The Danish concept of hygge  (pronounced hoó-ga) is popular these days. It seems you can’t turn on the TV or open a magazine without seeing it. I even just bought a book on hygge knitting patterns.

But what is this hygge thing?

The closest English word to hygge is coziness, but even that doesn’t capture it. For Danes, the heart of hygge is happiness and comfort. It’s a kind of anti-stress mantra that encourages sharing lovely meals and moments together with good friends and family.

Almost anything or anyone can encompass hygge: a meal, a person, a conversation, clothing, a restaurant, a hotel, a room, furniture, a town, a city, a country or a party.

As you can imagine, hygge is particularly important during the holiday season. If you really want to lower your stress level and squeeze as much jolly out of this hectic month of December, be a little Danish and incorporate hygge into your life.

Conversations: hygge’s social thread. When Danes arrive at a party, they walk around the room and greet every single person, whether they know them or not. If you don’t do that, be aware that it is considered rude, and you may get the un-hygge stamp- the social kiss of death. With loneliness at epidemic levels during the holidays, a human connection can really make your day.

Candles: the pillars of hygge. If you visit Denmark during the holiday season, or really anytime of year, you’ll notice that there are candles everywhere, even in shops and in the airport! Do like the Danes and transform even the most mundane moments with candles. Light them at every meal- even breakfast- especially in this dark season. It adds a warm glow to everything.
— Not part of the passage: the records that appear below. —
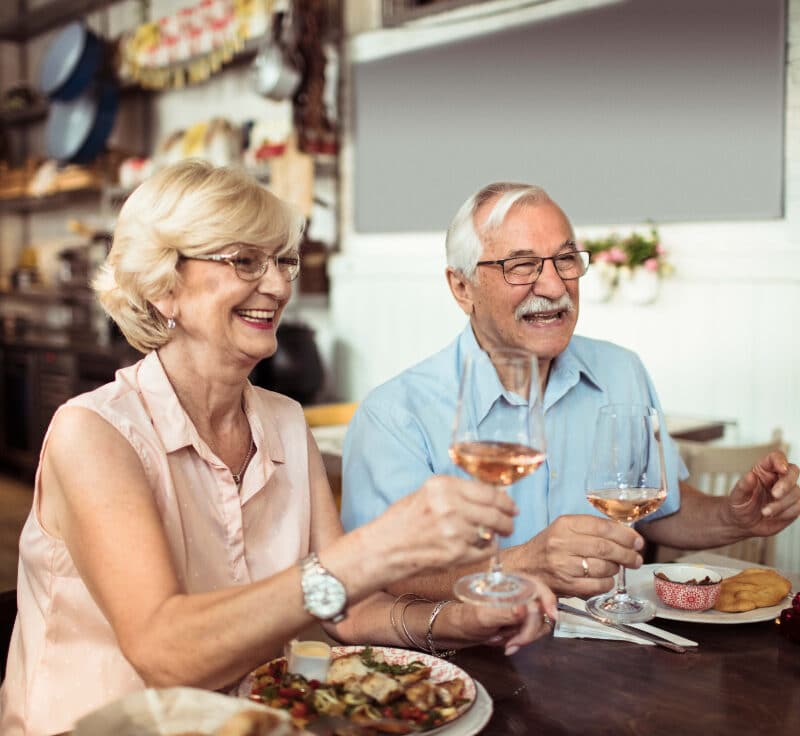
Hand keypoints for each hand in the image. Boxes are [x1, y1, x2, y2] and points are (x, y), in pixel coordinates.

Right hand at [363, 475, 519, 584]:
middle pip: (495, 511)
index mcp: (442, 486)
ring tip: (496, 534)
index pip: (488, 491)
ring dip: (498, 534)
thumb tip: (486, 496)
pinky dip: (488, 548)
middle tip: (510, 522)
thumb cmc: (402, 521)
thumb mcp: (426, 493)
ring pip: (493, 531)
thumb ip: (454, 492)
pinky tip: (480, 546)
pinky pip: (486, 550)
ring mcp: (455, 531)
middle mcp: (450, 506)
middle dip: (507, 518)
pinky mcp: (457, 554)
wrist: (384, 549)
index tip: (511, 505)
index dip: (505, 500)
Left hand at [444, 575, 557, 654]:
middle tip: (511, 643)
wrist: (459, 632)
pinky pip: (532, 633)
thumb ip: (503, 612)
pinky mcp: (520, 622)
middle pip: (540, 610)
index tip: (551, 616)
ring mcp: (521, 608)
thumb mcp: (483, 616)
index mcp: (509, 583)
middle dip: (528, 630)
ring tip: (502, 642)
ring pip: (539, 624)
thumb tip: (523, 609)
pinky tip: (506, 646)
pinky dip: (521, 641)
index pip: (537, 585)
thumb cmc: (466, 619)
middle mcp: (518, 593)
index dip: (548, 599)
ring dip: (522, 637)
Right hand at [505, 514, 644, 596]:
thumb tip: (626, 534)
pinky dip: (608, 583)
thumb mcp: (564, 528)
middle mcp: (562, 543)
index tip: (637, 541)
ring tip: (618, 566)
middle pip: (605, 548)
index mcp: (564, 525)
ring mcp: (563, 566)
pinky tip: (606, 578)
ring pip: (604, 567)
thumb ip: (591, 529)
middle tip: (636, 557)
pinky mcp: (566, 585)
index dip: (624, 534)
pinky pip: (598, 585)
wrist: (523, 567)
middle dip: (627, 553)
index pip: (602, 526)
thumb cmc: (548, 546)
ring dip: (617, 568)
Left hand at [726, 451, 799, 537]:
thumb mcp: (736, 496)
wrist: (744, 524)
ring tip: (765, 512)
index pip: (775, 458)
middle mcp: (777, 478)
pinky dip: (786, 513)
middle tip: (775, 494)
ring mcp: (787, 492)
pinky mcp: (793, 505)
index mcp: (762, 470)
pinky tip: (773, 516)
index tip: (781, 469)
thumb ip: (743, 486)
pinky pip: (798, 506)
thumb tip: (750, 475)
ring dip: (781, 504)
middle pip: (792, 471)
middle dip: (786, 483)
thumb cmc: (739, 506)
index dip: (780, 461)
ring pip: (796, 492)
Cuisine: the hygge glue: There is a Danish saying that there is no hygge without food. When I was in my early 20’s living in Denmark, we all got together for hygge during the weekends. One person would make a pot of stew or chili and everyone else would bring beer and wine. No matter how modest your dwellings, you would squeeze in a bunch of people for a seated dinner. You can’t go to anyone’s house in Denmark without being offered something to eat. It is a small but mighty gesture that says you are welcome in my home.

And most importantly

Continuation: Hygge as a habit. Hygge isn’t just for the holidays. You can continue to practice it year round. Hygge is in the small, everyday gestures and moments that transform ordinary situations and encounters into something more meaningful.

From all of us at Pomeline Jewelry, we want to wish you a hygge-filled December and hygge throughout 2020!